I am freaking out at this point. Then, like a well-oiled machine, Thunk starts their warm ups, perfect pitches echoing across the giant room.
Just when I think the surprises are over, the GD explains the special surprise of the night: Everyone is going to play a complicated version of musical chairs! This game goes on for twenty minutes, and the whole time I am sitting on the side, flabbergasted that anyone, let alone a whole student group, is capable of playing such a mind-numbingly impossible game. These guys are professionals.
After the spectacle of musical chairs is finished, I have the pleasure of watching Thunk learn a new song, Mika’s “Happy Ending.” The guys split off and head for the Vale, a chapel adjacent to Parkes. I stay behind to see the girls perfect their parts.
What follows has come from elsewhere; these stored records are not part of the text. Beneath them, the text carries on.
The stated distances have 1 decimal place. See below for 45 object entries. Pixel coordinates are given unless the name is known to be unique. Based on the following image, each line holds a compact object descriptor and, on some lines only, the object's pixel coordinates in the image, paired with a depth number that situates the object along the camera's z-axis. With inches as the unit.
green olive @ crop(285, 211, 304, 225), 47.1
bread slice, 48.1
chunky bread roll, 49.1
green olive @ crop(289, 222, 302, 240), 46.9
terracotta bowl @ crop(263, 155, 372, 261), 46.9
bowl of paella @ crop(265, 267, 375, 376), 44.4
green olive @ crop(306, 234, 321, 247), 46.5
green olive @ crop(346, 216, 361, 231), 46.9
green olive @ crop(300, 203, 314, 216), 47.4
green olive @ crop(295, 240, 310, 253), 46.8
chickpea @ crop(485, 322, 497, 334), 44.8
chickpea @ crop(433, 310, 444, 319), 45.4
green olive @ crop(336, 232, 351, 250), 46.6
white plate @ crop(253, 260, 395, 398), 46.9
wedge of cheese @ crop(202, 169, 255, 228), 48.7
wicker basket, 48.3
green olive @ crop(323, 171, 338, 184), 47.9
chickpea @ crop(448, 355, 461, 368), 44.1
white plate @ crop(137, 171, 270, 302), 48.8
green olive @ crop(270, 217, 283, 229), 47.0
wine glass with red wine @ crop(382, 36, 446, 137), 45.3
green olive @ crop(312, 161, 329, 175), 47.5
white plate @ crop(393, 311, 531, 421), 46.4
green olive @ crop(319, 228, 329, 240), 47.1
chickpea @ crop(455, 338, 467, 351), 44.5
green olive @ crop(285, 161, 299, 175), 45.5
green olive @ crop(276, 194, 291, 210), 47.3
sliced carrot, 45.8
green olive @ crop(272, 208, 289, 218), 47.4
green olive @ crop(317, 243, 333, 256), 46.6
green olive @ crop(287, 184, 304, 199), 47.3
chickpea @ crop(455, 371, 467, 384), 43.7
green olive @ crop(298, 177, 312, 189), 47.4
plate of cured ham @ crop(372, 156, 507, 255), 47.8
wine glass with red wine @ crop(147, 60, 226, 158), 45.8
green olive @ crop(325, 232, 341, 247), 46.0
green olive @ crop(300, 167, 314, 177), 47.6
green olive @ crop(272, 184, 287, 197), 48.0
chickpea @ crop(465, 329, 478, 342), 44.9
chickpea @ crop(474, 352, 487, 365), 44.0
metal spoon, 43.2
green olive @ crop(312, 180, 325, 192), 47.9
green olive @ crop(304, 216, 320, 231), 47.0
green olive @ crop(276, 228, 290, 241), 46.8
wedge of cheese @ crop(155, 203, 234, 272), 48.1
I listened for five minutes as they perfected the “jm-daw,” an especially troublesome syllable pair. Once they’ve ironed out pitch, timing, aspiration and the regional differences in the pronunciation of “aw,” they move on the next syllables. I leave them to their painstaking craft and visit the boys in the Vale.
There, the basses, baritones and tenors let their booming whole notes reverberate throughout the chapel. Sounding suspiciously similar to Pachabel’s Canon, the hallowed setting suddenly seems strangely appropriate for a Mika song.
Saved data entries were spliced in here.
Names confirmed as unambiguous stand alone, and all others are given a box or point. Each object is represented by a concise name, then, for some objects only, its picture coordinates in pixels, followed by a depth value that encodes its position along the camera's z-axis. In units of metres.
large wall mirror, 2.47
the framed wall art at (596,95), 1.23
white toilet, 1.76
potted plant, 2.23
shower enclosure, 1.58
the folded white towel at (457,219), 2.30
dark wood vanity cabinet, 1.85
Back in the main room, the two halves of Thunk come together and a song is born. In the space of less than an hour, they went from not knowing their parts at all to singing what sounds like, in the ears of a tone-deaf bio major, perfection. Thunk doesn’t bother with paradoxes. They’re not here to be cool. They fly right by the camp. Thunk is here to sing the best damn a cappella they can possibly sing, which is pretty damn good. For the third time in a row, I leave an a cappella practice in awe of the abilities of Northwestern’s a cappella nerds.
* * *
You may be wondering if my little a cappella adventure converted me to a hardcore a cappella geek. The answer is no. This past Saturday, I got to see Asterik again, this time performing at a Sex Week Showcase. They kicked off their set with an over-the-top, reworked, gay version of “You Belong to Me,” and then moved into a solemn rendition of Bon Iver’s “Blood Bank.” I loved their showmanship, and I can’t help but respect their combined musical talents. Yet, like any kind of music, I can appreciate the quality of a cappella objectively without necessarily taking pleasure in it subjectively. I’m no longer scared of a cappella, but personally, it’s not for me.
More importantly, I know that my subjective judgment isn’t important — it doesn’t matter what anyone thinks of Thunk or Brown Sugar or Asterik. What matters is the passion, the fun and the community that grows out of these groups. A Northwestern a cappella nerd doesn’t care as much about the people’s reaction to their show, but the quality they put into it and the people that helped them get there. That’s something we can all learn from all those over-enthusiastic co-eds bouncing, beatboxing and singing their hearts out up on stage.